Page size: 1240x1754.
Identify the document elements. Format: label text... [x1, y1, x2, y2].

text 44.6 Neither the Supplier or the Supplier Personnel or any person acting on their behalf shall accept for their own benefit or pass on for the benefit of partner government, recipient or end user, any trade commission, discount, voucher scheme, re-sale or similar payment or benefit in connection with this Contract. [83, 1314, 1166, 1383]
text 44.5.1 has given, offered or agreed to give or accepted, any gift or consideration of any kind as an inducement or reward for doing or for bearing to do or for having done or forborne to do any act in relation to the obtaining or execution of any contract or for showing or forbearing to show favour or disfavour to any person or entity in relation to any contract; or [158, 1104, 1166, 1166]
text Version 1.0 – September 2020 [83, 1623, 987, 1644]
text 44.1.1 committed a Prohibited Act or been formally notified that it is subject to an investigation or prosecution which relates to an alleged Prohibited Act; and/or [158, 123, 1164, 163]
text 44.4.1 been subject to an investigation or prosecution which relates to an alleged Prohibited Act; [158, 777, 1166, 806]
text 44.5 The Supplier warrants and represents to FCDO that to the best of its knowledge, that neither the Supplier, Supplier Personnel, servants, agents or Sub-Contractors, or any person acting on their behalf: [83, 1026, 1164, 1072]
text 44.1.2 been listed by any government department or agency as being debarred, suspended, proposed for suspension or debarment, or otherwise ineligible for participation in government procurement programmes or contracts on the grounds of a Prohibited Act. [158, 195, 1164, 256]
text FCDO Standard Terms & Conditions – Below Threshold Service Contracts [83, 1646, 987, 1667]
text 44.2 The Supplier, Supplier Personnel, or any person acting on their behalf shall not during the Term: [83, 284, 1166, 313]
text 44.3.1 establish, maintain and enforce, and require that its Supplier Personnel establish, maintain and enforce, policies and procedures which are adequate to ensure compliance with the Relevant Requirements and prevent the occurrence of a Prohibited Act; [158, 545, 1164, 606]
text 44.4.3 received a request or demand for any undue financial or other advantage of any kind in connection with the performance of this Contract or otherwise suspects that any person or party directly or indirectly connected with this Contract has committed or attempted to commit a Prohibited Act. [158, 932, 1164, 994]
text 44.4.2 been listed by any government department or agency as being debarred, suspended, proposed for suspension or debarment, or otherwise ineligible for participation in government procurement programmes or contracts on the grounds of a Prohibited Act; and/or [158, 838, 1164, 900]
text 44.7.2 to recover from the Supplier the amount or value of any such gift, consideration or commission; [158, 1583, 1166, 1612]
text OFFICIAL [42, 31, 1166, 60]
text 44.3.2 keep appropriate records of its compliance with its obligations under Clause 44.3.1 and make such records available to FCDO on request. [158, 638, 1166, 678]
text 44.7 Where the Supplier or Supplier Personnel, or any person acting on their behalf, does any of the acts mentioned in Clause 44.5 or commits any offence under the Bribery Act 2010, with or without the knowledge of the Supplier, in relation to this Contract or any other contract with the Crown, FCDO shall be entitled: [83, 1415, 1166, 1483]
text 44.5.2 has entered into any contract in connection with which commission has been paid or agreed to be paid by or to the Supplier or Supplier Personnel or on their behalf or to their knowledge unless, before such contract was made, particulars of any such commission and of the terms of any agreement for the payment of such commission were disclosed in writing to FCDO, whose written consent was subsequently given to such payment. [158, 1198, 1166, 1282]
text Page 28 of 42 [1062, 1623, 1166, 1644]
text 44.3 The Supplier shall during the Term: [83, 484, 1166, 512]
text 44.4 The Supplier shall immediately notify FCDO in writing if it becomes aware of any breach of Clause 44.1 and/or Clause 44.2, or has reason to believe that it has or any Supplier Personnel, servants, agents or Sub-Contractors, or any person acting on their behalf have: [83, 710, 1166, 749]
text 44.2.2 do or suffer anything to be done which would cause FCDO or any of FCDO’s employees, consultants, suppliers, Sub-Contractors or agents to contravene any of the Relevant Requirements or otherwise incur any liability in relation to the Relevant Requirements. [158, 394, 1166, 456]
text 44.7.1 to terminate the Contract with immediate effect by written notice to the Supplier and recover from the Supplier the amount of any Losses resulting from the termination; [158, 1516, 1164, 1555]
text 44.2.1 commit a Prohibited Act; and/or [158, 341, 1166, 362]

· · · ·

- [Problem] Can you reproduce every line of the data above, word for word?

- [Answer to the task]
Page size: 1240x1754.
Identify the document elements. Format: label text... [x1, y1, x2, y2].

text 44.6 Neither the Supplier or the Supplier Personnel or any person acting on their behalf shall accept for their own benefit or pass on for the benefit of partner government, recipient or end user, any trade commission, discount, voucher scheme, re-sale or similar payment or benefit in connection with this Contract. [83, 1314, 1166, 1383]
text 44.5.1 has given, offered or agreed to give or accepted, any gift or consideration of any kind as an inducement or reward for doing or for bearing to do or for having done or forborne to do any act in relation to the obtaining or execution of any contract or for showing or forbearing to show favour or disfavour to any person or entity in relation to any contract; or [158, 1104, 1166, 1166]
text Version 1.0 – September 2020 [83, 1623, 987, 1644]
text 44.1.1 committed a Prohibited Act or been formally notified that it is subject to an investigation or prosecution which relates to an alleged Prohibited Act; and/or [158, 123, 1164, 163]
text 44.4.1 been subject to an investigation or prosecution which relates to an alleged Prohibited Act; [158, 777, 1166, 806]
text 44.5 The Supplier warrants and represents to FCDO that to the best of its knowledge, that neither the Supplier, Supplier Personnel, servants, agents or Sub-Contractors, or any person acting on their behalf: [83, 1026, 1164, 1072]
text 44.1.2 been listed by any government department or agency as being debarred, suspended, proposed for suspension or debarment, or otherwise ineligible for participation in government procurement programmes or contracts on the grounds of a Prohibited Act. [158, 195, 1164, 256]
text FCDO Standard Terms & Conditions – Below Threshold Service Contracts [83, 1646, 987, 1667]
text 44.2 The Supplier, Supplier Personnel, or any person acting on their behalf shall not during the Term: [83, 284, 1166, 313]
text 44.3.1 establish, maintain and enforce, and require that its Supplier Personnel establish, maintain and enforce, policies and procedures which are adequate to ensure compliance with the Relevant Requirements and prevent the occurrence of a Prohibited Act; [158, 545, 1164, 606]
text 44.4.3 received a request or demand for any undue financial or other advantage of any kind in connection with the performance of this Contract or otherwise suspects that any person or party directly or indirectly connected with this Contract has committed or attempted to commit a Prohibited Act. [158, 932, 1164, 994]
text 44.4.2 been listed by any government department or agency as being debarred, suspended, proposed for suspension or debarment, or otherwise ineligible for participation in government procurement programmes or contracts on the grounds of a Prohibited Act; and/or [158, 838, 1164, 900]
text 44.7.2 to recover from the Supplier the amount or value of any such gift, consideration or commission; [158, 1583, 1166, 1612]
text OFFICIAL [42, 31, 1166, 60]
text 44.3.2 keep appropriate records of its compliance with its obligations under Clause 44.3.1 and make such records available to FCDO on request. [158, 638, 1166, 678]
text 44.7 Where the Supplier or Supplier Personnel, or any person acting on their behalf, does any of the acts mentioned in Clause 44.5 or commits any offence under the Bribery Act 2010, with or without the knowledge of the Supplier, in relation to this Contract or any other contract with the Crown, FCDO shall be entitled: [83, 1415, 1166, 1483]
text 44.5.2 has entered into any contract in connection with which commission has been paid or agreed to be paid by or to the Supplier or Supplier Personnel or on their behalf or to their knowledge unless, before such contract was made, particulars of any such commission and of the terms of any agreement for the payment of such commission were disclosed in writing to FCDO, whose written consent was subsequently given to such payment. [158, 1198, 1166, 1282]
text Page 28 of 42 [1062, 1623, 1166, 1644]
text 44.3 The Supplier shall during the Term: [83, 484, 1166, 512]
text 44.4 The Supplier shall immediately notify FCDO in writing if it becomes aware of any breach of Clause 44.1 and/or Clause 44.2, or has reason to believe that it has or any Supplier Personnel, servants, agents or Sub-Contractors, or any person acting on their behalf have: [83, 710, 1166, 749]
text 44.2.2 do or suffer anything to be done which would cause FCDO or any of FCDO’s employees, consultants, suppliers, Sub-Contractors or agents to contravene any of the Relevant Requirements or otherwise incur any liability in relation to the Relevant Requirements. [158, 394, 1166, 456]
text 44.7.1 to terminate the Contract with immediate effect by written notice to the Supplier and recover from the Supplier the amount of any Losses resulting from the termination; [158, 1516, 1164, 1555]
text 44.2.1 commit a Prohibited Act; and/or [158, 341, 1166, 362]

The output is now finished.